I love exotic soft drinks. Anytime I’m in a new region or at a specialty grocery store, I am drawn to the off-beat flavors and brands. Sodas are a very regional thing. Even the generic name that soft drinks go by varies across the country. This map shows the variation by term across the United States.
Click on image for full map and web page.
My favorite soft drink of all time is Cheerwine, a cherry flavored carbonated drink available only in certain parts of the Carolinas. Anytime we drive south I make sure there is enough room in the trunk for a case or two of Cheerwine (and its lemon-lime cousin Sundrop) in the trunk. Even being in the Carolinas is no guarantee that it can me found. More than once we have dashed into a Piggly Wiggly and found only one lonely box sitting on a bottom shelf.
The other day I was driving home from a meeting along US 15 from Leesburg to Great Falls and stopped in a little independently owned Qwikie Mart type place to get a Dr Pepper or Cherry Coke or, as a last resort, a Wild Cherry Pepsi.
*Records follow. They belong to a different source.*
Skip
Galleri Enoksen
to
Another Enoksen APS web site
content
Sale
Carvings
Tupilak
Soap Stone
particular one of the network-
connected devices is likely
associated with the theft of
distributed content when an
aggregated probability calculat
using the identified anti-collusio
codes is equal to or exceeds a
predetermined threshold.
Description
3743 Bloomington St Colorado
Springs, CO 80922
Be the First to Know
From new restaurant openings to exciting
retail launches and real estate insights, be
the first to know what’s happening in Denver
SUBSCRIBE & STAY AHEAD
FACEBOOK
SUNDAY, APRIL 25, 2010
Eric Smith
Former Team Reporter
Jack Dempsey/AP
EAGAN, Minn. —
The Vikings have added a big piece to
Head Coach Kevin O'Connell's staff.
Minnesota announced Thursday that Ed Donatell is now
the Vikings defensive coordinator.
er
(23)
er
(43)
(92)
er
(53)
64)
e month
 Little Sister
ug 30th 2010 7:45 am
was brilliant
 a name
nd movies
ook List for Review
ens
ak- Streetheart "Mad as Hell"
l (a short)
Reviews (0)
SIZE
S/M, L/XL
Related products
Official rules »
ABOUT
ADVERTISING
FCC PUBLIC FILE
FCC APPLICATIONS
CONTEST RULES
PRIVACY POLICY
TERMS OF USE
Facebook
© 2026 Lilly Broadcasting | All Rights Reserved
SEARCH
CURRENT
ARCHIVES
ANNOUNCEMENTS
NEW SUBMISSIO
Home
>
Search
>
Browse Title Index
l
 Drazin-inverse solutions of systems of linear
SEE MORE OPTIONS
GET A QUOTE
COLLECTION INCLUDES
Instead I found a row of Cheerwines in the drink case. And not just any Cheerwines, bottled Cheerwines. I bought two to have one to drink and one to save. It was heaven. I got home and took the picture of the remaining one you see here. I put in back in the refrigerator, but when my son got home he saw it and claimed dibs. I told him it was mine, but he saw the empty bottle and said that I already had mine.
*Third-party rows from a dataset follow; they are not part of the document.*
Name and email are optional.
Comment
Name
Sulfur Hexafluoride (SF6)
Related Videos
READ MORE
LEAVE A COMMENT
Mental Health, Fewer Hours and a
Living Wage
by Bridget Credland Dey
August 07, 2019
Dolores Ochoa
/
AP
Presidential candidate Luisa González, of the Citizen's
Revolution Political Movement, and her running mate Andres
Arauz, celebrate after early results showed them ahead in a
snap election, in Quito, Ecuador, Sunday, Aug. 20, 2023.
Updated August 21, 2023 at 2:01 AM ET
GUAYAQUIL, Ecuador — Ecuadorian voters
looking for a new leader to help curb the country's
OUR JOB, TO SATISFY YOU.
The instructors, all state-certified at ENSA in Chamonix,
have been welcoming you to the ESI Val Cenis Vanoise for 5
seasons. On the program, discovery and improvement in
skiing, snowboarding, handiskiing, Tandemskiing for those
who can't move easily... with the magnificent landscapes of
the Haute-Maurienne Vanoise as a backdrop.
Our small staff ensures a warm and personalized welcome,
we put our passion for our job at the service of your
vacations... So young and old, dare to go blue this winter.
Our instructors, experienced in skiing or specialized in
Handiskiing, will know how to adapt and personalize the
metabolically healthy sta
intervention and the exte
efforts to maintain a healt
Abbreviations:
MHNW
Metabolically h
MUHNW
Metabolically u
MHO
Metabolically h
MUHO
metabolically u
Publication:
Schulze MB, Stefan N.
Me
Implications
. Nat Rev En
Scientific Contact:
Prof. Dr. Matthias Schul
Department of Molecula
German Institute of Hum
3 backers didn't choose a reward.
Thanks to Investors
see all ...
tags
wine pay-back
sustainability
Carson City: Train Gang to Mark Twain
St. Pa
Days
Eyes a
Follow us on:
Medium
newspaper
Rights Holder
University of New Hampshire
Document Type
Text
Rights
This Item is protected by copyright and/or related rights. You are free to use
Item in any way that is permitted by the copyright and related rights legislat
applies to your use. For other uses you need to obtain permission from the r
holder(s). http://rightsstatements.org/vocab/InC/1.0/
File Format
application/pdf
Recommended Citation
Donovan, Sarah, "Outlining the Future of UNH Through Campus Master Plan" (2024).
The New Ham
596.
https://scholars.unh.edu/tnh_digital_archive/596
He inherited my taste for sodas and for awhile was picking up Jones Sodas whenever he was in the grocery store. Jones comes in a wide variety of flavors and one of the features that make it a premium brand is that it uses cane sugar as a sweetener instead of high fructose corn syrup. Low and behold, on the side of the Cheerwine bottle was a declaration that it too used cane sugar.
I was living in Atlanta when the New Coke debacle took place. The City Too Busy Too Hate sure found time to show some animosity towards the company whose headquarters overlooked the campus. Some people claim that New Coke was a trick to drum up publicity, but there was no way anybody could be that clever. When Coke Classic came back, eventually to drive New Coke completely off the market, there was much rejoicing but purists noticed one difference: Coke was now made with HFCS instead of sugar.
I don’t know enough to prove it one way or another, but plenty of people point to the domination of HFCS in the drink market as a causal relationship with our nation’s obesity epidemic. The super-sized fast food meal may also share some blame, but I can’t help but think that the cloyingly sweet corn-syruped soft drinks have a role.
You can still find Coke with real sugar. The kosher variety is still made that way. My wife swears she could taste the difference when we were in China. My tastebuds aren’t that refined, but I like to know when I have The Real Thing.
In the meantime, that last bottle of Cheerwine is still in the icebox and if my son isn’t careful it may disappear one evening.